I will be turning in my resignation today.

by AK - Jeff 54 Replies latest jw experiences

  • AK - Jeff
    AK - Jeff

    From the dubs. After being cornered and tired of the games, I suggested Kevin Elder meet me and I would give him my letter of DA. He doesn't know it has been posted on this forum and on Jwfacts site for a week or better, and that I sent many copies of it out to former friends last Friday. So they will see it before he does. I also emailed some witnesses with the web page address [yea like they would ever look on the web]. I imagine it is horrible thought for them that someone would post such a thing on the internet for all to see.
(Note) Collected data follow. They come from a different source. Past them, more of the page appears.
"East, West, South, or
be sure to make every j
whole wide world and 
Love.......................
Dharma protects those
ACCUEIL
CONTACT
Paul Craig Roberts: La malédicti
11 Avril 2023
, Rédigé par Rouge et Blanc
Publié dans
    I dissed the 'chairman of the judicial committee' with this approach. He is a self righteious ass hole, and so I bypassed him entirely by contacting this elder instead. I am sure the 'hate me with great hatred' at the KH about now.

    This weekend I noticed a greater sense of life and freedom than I have felt before. I think I really needed this closure, though I thought I didn't.

    Jeff

  • Pubsinger
    Pubsinger

    Hi Jeff.

    Not really familiar with your story but I hope it works out well.
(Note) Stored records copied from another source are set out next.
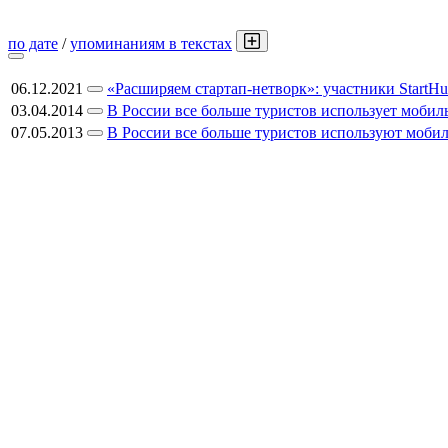
по дате
/
упоминаниям в текстах
06.12.2021
«Расширяем стартап-нетворк»: участники StartH
03.04.2014
В России все больше туристов использует мобил
07.05.2013
В России все больше туристов используют мобил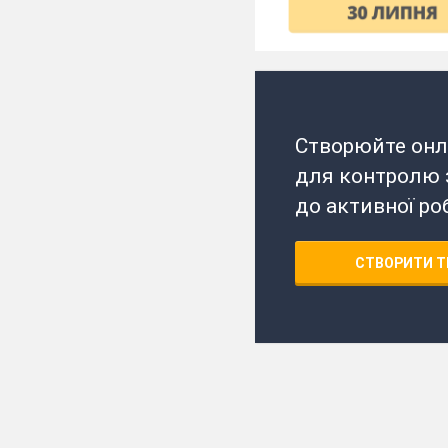
Створюйте онл
для контролю з
до активної ро
СТВОРИТИ Т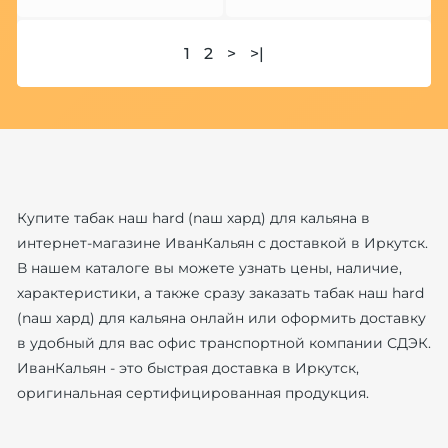
1
2
>
>|
Купите табак наш hard (naш хард) для кальяна в
интернет-магазине ИванКальян с доставкой в Иркутск.
В нашем каталоге вы можете узнать цены, наличие,
характеристики, а также сразу заказать табак наш hard
(naш хард) для кальяна онлайн или оформить доставку
в удобный для вас офис транспортной компании СДЭК.
ИванКальян - это быстрая доставка в Иркутск,
оригинальная сертифицированная продукция.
    Interesting comment about needing the closure but not realising that you did.

    I think lots of us who are not DA'd or DF'd but rather have faded or have been labelled "DA'd by our actions" have wondered whether we should seek full closure.

    Pub

  • purplesofa
    purplesofa
    I think I really needed this closure, though I thought I didn't.
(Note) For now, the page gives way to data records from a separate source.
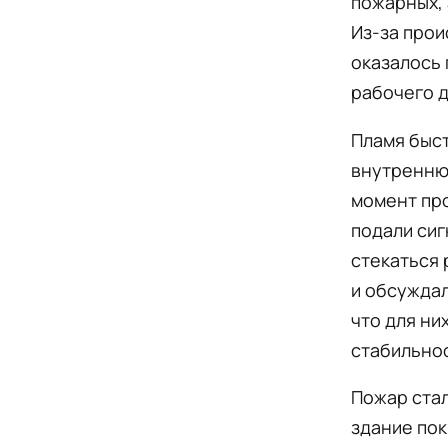
пожарных, 
Из-за прои
оказалось 
рабочего д
Пламя быс
внутреннюю
момент про
подали сиг
стекаться 
и обсуждал
что для ни
стабильнос
Пожар стал
здание пок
    I think that is where I am at to be able to move on.

    Will be thinking of you throughout the day.

    purps

  • AK - Jeff
    AK - Jeff

    I have been on a real high since I determined this final act to the play, Pubsinger.

    There is just something about finally saying, in words on paper, 'I am done with your little cult guys'. There is no significance to me as to how they view me, it is about how I view me, I think.

    I don't know if one ever closes the book on 40 yrs of cult indoctrination, but I sense that personal dignity is part of this for me at least. Everyone knows precisely where I stand now.

    Jeff

  • Pubsinger
    Pubsinger

    Hi Purple

    In what way are you wanting to move on?

    In life or in faith?

    It's an interesting point that's been raised here.

    Actually is it possible to move on in one of those areas whilst being stuck in another?

  • purplesofa
    purplesofa
    There is no significance to me as to how they view me, it is about how I view me, I think.

    Exactly

    purps

  • Pubsinger
    Pubsinger

    Jeff.

    Glad to here it!

    I personally have moved on both in faith and in life and so I have closure even though I don't think they have (as shown by the fact that some treat me one way, some another and some keep changing their minds!)

    My wife though struggles with exactly this issue especially with respects to family. I think she would like to know and for everyone else to know where we stand.

  • purplesofa
    purplesofa

    I think its just like when you work towards baptism or marriage. There is a difinitive statement. A decision, you and everyone else knows where you stand.........and with that I think there is freedom.

    I know I will have to do this to feel and be what I want to do.

    But, my Mom is in, and I want to get her out as well. I could not bear it if I did not do all I could to "save her Life"

    purps

    gotta go to work.

    Jeff

    Again, thanks for sharing your experiance.

    purps

  • Dismembered
    Dismembered

    Cheers AK - Jeff,

    You did the right thing!

    Dismembered

  • jayhawk1
    jayhawk1

    There are times I wish I could do the same and DA. There is no pressure from the local Congregation and my elderly JW neighbor needs me, so it is not an avenue I care to go down. I do understand the closure thing, for me it sometimes feels like an open wound. Especially around holidays when I want to decorate the house for additional bonding time with my daughter. Maybe this year I will decorate the inside of her room at Christmas.